Question

the curve y^2=x(x-n)^2, when n is a psitive integer,encloses a loop. find exact area enclosed by this loop for n=1,2,3 and 4

Answer 1

try:
\[\int\limits_{0}^{n} -2\sqrt{x}(x-n) dx\]

Answer 2

Above times two.

Answer 3

why's that?

Answer 4

...shoot it was y^2=x^2(x-n)

Answer 5

@Algebraic! It only gives area with x axis.
The area was both upwards and downwards.

Answer 6

sqyaure root of x^2 is x

Answer 7

http://www.wolframalpha.com/input/?i=y%3Dsqrtx+%28x-1%29

Answer 8

y= +/- sqrt(x)(x-n)

Answer 9

nice sid

Answer 10

@Algebraic! Even if its +- You are integrating it just once right?

Answer 11

I thought the y^2 cancxeled out the x^2?

Answer 12

you integrate the top portion, since it's positive, then you double it.

Answer 13

so...Its x square root of x-n)?

Answer 14

or, alternately, integrate the bottom portion times -2

Answer 15

Precisely.

Answer 16

l2read

Answer 17

ok...

==*==

LIST OF TASKS -
1) Decide whether each statement below agrees with the thread, answering yes or no and quoting the words of the thread that settle it. (a) The curve is said to enclose a loop when n is a positive integer. (b) The area is wanted for n equal to 1 through 5. (c) One reply proposes integrating the bottom portion times -2.
2) Update the thread from "the curve y^2=x(x-n)^2, when" up to and including "why's that?", putting "closed region" wherever "loop" stands.

[Stored data]
==*==

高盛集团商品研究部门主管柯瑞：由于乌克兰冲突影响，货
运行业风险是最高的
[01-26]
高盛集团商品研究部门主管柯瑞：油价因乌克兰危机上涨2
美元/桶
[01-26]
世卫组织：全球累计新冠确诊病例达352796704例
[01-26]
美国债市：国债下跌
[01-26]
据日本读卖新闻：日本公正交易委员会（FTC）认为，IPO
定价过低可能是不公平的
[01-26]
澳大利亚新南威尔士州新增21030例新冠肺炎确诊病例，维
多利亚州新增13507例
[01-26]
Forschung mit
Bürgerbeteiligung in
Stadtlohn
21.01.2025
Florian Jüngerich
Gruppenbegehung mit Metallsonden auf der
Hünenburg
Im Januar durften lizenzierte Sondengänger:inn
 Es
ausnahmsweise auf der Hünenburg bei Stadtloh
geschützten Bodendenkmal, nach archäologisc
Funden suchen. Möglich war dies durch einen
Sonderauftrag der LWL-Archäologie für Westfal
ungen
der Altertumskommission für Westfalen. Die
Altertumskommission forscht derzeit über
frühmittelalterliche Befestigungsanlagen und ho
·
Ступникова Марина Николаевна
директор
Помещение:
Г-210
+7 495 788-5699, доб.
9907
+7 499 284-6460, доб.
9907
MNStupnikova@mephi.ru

==*==

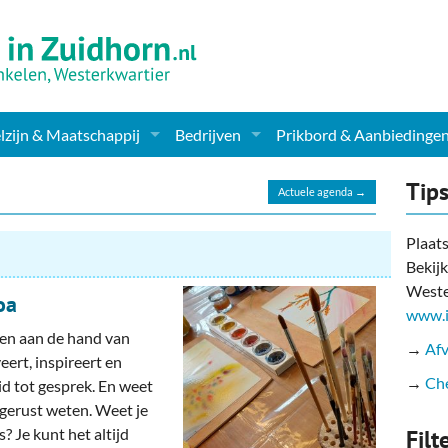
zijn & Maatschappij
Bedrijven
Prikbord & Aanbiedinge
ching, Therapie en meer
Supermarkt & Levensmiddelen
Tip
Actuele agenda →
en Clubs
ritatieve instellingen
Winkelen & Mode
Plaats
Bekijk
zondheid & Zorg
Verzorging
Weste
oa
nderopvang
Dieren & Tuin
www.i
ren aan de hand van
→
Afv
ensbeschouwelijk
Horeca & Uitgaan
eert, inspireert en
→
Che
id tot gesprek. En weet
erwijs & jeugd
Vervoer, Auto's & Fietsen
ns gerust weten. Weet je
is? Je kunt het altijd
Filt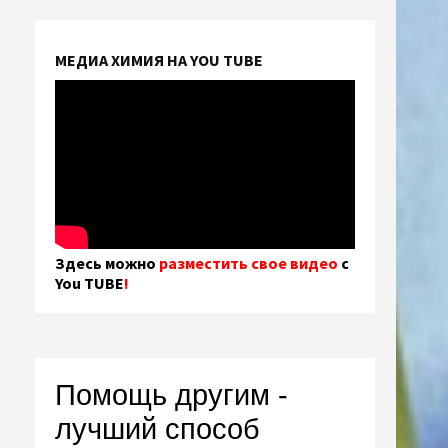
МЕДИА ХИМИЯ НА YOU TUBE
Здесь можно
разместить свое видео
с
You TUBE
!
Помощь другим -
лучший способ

==*==

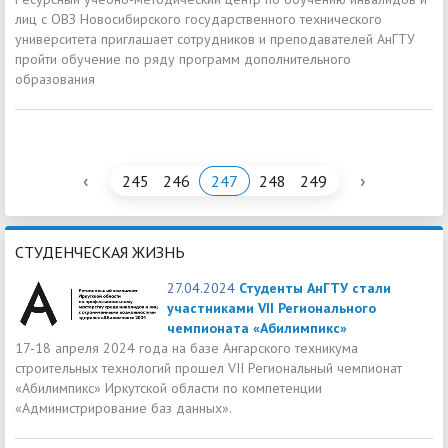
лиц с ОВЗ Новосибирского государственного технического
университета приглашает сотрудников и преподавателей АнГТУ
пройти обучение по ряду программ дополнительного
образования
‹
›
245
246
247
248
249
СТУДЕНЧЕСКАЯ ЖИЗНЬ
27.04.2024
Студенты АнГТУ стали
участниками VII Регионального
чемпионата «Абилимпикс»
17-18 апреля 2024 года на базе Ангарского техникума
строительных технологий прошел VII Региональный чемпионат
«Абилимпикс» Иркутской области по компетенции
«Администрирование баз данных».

==*==

COMPLETED EXERCISE -
1)
(a) Yes: "when n is a psitive integer,encloses a loop"
(b) No: "for n=1,2,3 and 4"
(c) Yes: "integrate the bottom portion times -2"

2)
the curve y^2=x(x-n)^2, when n is a psitive integer,encloses a closed region. find exact area enclosed by this closed region for n=1,2,3 and 4

Answer 1

try:
\[\int\limits_{0}^{n} -2\sqrt{x}(x-n) dx\]

Answer 2

Above times two.

Answer 3

why's that?